Но кинопат устремляется вперед, к своим подопечным. Удерживать его бесполезно, он сам словно перестал быть человеком.
— А, черт с ним, — сплевывает Шебаршин. — Собаке — собачья смерть.
Я вроде бы согласен с ним. Что такое кинопат, в конце концов? Искусственно выращенный объект, чье назначение — следить за В-собаками. И все же что-то во мне протестует, что-то маленькое, давным-давно позабытое. Наверное, он все равно бросился бы спасать собаку, даже если бы она не заговорила человеческим голосом. 4 % концентрации волюнтарина или 40 % — для него это не имело значения. Маленький глупый кинопат — он не мог сделать большего, не мог спасти травимых людей, даже, наверное, никогда не думал об этом, и все же, едва появилась возможность совершить что-то, что было ему под силу — он сделал это, не задумываясь. Бедные люди, бедный мутант!
Я думаю над этим минуту, не больше, а затем привычным усилием отгоняю вредную мысль. Кинопат уже мертв и похоронен — даже директор, который Охотится впервые, понимает это.
Все происходит так, как и должно было произойти. Едва кинопат подбегает к Найде, в гиганте просыпается ярость. Вот он, его подлинный враг — двуногий, хитроумный, тот, для кого собаки — лишь орудия! Тело В-измененного истерзано, порвано, как прогнившее сукно, но в костях его еще есть сила. Могучим усилием он переворачивается со спины на живот, погребая под собой кинопата и его подопечных. Взметается вверх легкий пушистый снег, на мгновение мы словно слепнем, а потом уже не происходит ничего — гигантская туша мертва.
Прощай, Джек, прощай, Найда, прощайте, Ким и Русалка! Шукшин с досады бьет кулаком по колену, зубы его сжаты, в глазах — злой огонек.
— Вот сука! — хрипит он.
Шебаршину наплевать, на лице у директора страдальческое выражение. Что ж, по крайней мере, он впервые нюхнул пороху, побывал на настоящей Охоте. Теперь будет ходить гоголем перед клерками из Агентства.
В молчании мы грузим на сани опустевшие стазис-ящики, и директор вызывает разделочную бригаду. Наша работа здесь кончена, говорить больше не о чем, разве что Шукшин вновь заводит разговор о том, кто на что потратит свою долю.
— Зине — шубу, Варе — мяч, — повторяю я, думая о меморале. Он выглядит как белые кристаллы — берешь горстку таких, кладешь под язык, и мир вокруг плавится, обнажая прошлое, слой за слоем.
Дорога назад проходит без происшествий. Перед тем, как покинуть зону Охоты, мы еще раз осматриваем псарни. Там все по-прежнему — лают В-псы, пахнет мокрой шерстью и соломенными подстилками. Директор набирает номер Агентства и сообщает о смерти кинопата.
— Да, — говорит он. — Да-да. Хотелось бы, чтобы в самые короткие сроки. В самые короткие.

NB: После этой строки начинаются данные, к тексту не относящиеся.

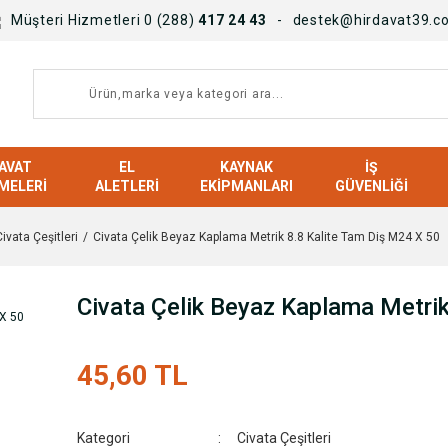
Müşteri Hizmetleri 0 (288)
417 24 43
destek@hirdavat39.c
AVAT
EL
KAYNAK
İŞ
MELERI
ALETLERI
EKIPMANLARI
GÜVENLIĞI
Civata Çeşitleri
Civata Çelik Beyaz Kaplama Metrik 8.8 Kalite Tam Diş M24 X 50
Civata Çelik Beyaz Kaplama Metrik
45,60 TL
Kategori
Civata Çeşitleri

Закончив разговор, он улыбается мне.
— Нового уже выслали.
Я киваю. Новый кинопат — это хорошо. Работа должна продолжаться.
Перед уходом мы обнаруживаем кое-что — незначительно, но все же. В самом дальнем углу черной лужей растекся по полу бедный старый Рекс, концентрация волюнтарина 4 %.

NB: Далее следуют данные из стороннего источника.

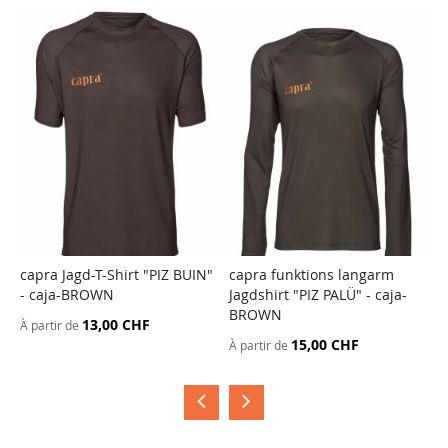
capra Jagd-T-Shirt "PIZ BUIN"
capra funktions langarm
c
- caja-BROWN
Jagdshirt "PIZ PALÜ" - caja-
-
BROWN
13,00 CHF
À partir de
À
15,00 CHF
À partir de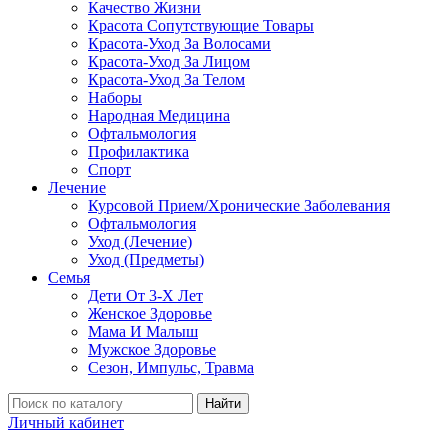
Качество Жизни
Красота Сопутствующие Товары
Красота-Уход За Волосами
Красота-Уход За Лицом
Красота-Уход За Телом
Наборы
Народная Медицина
Офтальмология
Профилактика
Спорт
Лечение
Курсовой Прием/Хронические Заболевания
Офтальмология
Уход (Лечение)
Уход (Предметы)
Семья
Дети От 3-Х Лет
Женское Здоровье
Мама И Малыш
Мужское Здоровье
Сезон, Импульс, Травма
Найти
Личный кабинет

— Не выдержал смерти друга, — вздыхает директор.
Я пожимаю плечами.
— Помните, что кинопат сказал о Рексе? — говорю. — Второй Ван Гог, чувствительная натура. Потому и растекся. Нам же, — продолжаю, — надо помнить о Ребрах. Ребра, ребрышки. Прочный костяк.
Возвращение
Два чувства дивно близки нам.
В них обретает сердце пищу:
Любовь к родному пепелищу,
Любовь к отеческим гробам.
Окончилась война, и я — контуженный, с перевязанной головой — возвращался домой, на Родину. Не раз и не два командир упрашивал меня остаться, не разрушать единство полка, но я был упрям, скучал по Ивановке, и ныне на боку моем алел рубец — знак одиночества, память об отсечении.

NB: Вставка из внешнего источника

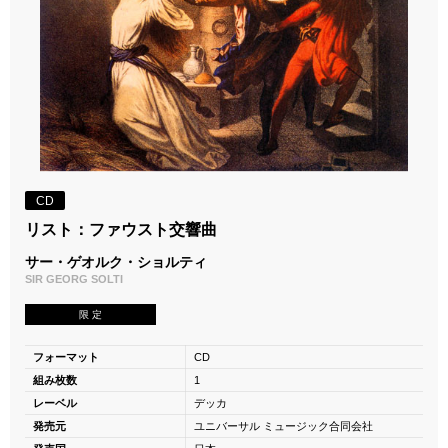
CD
リスト：ファウスト交響曲
サー・ゲオルク・ショルティ
SIR GEORG SOLTI
限 定
フォーマット
CD
組み枚数
1
レーベル
デッカ
発売元
ユニバーサル ミュージック合同会社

От Колясова до Ивановки — двадцать верст, и, чтобы зря не пылить прах, не топтать набитую костьми землю, я нанял рейсовую колымагу с водителем, осыпающимся, как старый шифер. Уже на выезде из города он начал стареть — когда же я, убаюканный дорогой, проснулся на продавленном сиденье, то увидел, что автобус застыл посреди серого пшеничного поля, сквозь дырявую крышу пробивается солнце, а на месте шофера сидит скелет, отбеленный временем.